--- WHAT THE TASK REQUIRES ---
Going line by line through the entries below, note each one with "lines", then report how many there are and nothing else.

--- DATASET CONTENT ---
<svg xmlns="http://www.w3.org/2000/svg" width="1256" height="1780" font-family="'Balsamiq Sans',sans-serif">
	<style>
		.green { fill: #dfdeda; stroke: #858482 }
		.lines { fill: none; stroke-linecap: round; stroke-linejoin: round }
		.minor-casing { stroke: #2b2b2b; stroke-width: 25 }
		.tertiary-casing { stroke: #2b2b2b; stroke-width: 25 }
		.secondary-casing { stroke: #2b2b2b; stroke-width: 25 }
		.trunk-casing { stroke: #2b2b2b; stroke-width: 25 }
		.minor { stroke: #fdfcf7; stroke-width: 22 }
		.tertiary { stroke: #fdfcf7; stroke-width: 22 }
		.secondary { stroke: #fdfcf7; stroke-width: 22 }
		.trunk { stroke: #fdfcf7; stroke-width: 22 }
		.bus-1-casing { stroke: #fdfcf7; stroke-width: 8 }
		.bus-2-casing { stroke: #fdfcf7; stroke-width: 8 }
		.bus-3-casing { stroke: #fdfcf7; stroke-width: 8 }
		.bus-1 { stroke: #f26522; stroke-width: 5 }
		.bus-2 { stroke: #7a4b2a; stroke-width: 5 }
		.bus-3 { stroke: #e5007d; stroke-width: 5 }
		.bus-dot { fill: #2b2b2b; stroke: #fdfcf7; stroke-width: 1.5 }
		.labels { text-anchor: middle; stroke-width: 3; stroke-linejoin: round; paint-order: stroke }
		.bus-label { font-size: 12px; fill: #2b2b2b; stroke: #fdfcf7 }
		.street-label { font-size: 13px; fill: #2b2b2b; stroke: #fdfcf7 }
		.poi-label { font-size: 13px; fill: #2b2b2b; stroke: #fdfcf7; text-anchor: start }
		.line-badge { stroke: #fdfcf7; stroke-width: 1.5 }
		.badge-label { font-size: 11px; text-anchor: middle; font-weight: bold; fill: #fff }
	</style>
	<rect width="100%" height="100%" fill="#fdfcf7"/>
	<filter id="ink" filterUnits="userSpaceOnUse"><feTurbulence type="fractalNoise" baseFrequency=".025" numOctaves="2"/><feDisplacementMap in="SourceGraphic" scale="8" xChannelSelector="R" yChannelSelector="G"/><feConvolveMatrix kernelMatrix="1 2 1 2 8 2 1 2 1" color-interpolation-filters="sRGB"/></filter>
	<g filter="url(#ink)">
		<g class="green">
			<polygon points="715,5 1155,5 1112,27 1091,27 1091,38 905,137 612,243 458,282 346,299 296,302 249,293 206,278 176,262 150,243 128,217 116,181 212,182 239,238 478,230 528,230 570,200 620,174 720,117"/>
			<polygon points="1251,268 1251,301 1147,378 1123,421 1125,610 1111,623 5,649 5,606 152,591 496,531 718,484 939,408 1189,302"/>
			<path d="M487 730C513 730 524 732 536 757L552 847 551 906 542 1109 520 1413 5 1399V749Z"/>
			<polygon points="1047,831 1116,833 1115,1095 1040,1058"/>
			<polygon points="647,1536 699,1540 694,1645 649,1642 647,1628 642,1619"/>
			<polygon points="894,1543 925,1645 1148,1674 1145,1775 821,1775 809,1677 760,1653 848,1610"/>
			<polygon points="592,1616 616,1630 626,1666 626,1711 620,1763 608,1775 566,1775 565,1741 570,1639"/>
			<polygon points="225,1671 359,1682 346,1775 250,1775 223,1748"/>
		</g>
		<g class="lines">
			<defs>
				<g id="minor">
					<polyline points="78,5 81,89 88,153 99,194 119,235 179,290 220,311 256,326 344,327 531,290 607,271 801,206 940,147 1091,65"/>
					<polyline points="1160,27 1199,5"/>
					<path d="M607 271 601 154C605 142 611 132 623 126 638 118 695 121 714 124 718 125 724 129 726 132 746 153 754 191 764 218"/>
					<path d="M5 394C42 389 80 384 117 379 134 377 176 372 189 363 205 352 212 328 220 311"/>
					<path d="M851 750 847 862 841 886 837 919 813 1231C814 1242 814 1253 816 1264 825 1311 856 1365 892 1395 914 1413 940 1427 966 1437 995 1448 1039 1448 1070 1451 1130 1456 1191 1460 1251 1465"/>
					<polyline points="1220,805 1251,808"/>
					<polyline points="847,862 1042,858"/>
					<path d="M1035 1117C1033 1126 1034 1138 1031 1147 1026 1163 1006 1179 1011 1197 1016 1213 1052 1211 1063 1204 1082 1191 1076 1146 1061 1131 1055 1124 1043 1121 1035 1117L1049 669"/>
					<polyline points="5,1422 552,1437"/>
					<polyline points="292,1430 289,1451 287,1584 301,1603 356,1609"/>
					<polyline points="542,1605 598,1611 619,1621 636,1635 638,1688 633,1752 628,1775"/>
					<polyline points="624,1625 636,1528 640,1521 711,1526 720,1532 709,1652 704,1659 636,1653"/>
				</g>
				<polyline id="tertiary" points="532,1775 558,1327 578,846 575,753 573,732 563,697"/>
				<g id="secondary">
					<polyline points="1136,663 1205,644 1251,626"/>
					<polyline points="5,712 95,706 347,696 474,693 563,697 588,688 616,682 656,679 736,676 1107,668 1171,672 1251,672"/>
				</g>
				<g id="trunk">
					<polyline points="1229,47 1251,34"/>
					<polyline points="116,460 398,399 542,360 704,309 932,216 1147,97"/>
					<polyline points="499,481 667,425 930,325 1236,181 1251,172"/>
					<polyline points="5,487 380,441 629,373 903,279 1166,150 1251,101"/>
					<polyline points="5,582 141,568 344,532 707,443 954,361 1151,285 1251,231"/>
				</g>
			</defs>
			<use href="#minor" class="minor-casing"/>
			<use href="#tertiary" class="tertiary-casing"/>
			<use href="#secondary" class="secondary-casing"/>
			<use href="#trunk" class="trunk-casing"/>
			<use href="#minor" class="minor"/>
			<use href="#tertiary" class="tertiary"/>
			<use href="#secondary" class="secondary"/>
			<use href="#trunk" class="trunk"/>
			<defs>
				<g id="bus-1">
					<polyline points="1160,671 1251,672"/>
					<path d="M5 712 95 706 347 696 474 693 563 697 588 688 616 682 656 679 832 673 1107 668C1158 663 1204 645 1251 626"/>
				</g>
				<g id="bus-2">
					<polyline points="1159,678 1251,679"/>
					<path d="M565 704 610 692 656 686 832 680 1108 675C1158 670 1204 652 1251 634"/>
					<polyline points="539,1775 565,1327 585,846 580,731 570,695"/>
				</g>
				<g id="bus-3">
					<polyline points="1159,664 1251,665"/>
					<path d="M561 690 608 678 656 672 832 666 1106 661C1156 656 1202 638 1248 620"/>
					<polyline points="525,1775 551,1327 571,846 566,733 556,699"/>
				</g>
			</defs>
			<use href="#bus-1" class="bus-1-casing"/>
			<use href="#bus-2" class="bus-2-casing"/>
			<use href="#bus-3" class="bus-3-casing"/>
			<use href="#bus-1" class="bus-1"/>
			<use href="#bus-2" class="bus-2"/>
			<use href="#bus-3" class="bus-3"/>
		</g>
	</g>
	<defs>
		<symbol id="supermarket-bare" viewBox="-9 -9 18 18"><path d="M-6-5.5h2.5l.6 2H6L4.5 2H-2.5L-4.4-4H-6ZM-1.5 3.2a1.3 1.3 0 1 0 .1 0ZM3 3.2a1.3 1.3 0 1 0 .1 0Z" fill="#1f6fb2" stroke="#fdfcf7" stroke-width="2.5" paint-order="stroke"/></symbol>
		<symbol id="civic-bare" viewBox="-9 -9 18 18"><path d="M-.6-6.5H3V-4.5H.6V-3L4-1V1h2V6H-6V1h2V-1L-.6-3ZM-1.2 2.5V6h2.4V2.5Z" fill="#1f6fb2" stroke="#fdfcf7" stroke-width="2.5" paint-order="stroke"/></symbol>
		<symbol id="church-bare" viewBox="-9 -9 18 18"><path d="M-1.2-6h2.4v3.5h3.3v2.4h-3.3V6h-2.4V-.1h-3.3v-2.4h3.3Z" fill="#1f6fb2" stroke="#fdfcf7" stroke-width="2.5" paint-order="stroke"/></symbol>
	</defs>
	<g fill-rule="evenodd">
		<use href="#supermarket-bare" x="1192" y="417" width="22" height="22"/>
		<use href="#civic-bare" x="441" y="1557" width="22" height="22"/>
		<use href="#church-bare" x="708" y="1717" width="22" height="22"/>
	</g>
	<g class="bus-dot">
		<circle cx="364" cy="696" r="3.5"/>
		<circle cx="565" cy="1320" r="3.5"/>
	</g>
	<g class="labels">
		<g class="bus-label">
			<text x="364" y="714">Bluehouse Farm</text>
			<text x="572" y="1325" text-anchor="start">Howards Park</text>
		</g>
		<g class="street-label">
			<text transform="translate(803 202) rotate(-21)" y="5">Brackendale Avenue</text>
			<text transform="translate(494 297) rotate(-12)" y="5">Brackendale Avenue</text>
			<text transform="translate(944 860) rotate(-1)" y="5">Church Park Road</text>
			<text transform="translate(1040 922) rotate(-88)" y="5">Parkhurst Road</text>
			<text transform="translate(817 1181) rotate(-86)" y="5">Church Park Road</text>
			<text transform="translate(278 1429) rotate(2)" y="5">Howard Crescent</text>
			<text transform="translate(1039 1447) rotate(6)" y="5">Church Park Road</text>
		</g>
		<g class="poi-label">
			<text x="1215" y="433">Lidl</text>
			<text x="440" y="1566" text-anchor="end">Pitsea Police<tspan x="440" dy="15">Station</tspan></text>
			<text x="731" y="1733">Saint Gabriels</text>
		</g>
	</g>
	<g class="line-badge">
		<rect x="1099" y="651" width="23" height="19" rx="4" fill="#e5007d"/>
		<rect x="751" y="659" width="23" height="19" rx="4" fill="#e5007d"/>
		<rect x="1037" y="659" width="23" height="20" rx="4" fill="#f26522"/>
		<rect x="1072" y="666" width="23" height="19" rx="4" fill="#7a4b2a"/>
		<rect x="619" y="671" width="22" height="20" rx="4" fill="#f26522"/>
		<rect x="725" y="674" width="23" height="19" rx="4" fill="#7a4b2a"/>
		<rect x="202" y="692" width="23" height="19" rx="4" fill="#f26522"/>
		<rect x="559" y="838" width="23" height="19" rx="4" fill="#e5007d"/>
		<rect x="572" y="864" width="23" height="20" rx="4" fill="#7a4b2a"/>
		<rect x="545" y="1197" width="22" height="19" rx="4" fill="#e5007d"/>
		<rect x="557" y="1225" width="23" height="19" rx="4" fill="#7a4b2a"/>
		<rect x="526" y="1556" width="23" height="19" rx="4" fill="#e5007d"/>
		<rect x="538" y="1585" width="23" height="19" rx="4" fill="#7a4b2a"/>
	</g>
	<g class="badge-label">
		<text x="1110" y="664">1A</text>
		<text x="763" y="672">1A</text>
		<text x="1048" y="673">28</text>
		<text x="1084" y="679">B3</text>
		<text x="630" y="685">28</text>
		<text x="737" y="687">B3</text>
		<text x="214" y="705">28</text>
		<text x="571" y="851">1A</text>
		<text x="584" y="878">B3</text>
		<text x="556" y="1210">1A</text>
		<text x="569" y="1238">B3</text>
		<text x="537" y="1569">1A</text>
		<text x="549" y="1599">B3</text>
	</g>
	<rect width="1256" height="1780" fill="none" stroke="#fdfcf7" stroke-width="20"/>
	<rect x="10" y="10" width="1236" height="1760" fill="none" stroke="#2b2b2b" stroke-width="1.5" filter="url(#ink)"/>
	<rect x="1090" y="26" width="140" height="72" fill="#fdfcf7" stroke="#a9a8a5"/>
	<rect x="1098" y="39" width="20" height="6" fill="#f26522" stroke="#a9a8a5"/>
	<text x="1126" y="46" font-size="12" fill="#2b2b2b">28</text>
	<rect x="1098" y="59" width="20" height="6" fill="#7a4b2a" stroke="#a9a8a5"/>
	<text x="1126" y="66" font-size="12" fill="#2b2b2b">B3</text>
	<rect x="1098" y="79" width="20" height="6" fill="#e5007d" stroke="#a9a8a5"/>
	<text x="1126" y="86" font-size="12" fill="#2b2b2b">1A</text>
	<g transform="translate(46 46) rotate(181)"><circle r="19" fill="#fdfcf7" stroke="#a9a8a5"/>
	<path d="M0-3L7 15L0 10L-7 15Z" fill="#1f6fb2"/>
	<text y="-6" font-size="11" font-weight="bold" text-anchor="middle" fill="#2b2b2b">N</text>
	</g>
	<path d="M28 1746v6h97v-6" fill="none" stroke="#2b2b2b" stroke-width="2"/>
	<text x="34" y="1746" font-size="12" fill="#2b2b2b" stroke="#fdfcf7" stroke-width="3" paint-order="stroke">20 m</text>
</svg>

--- EXERCISE SOLUTION ---
2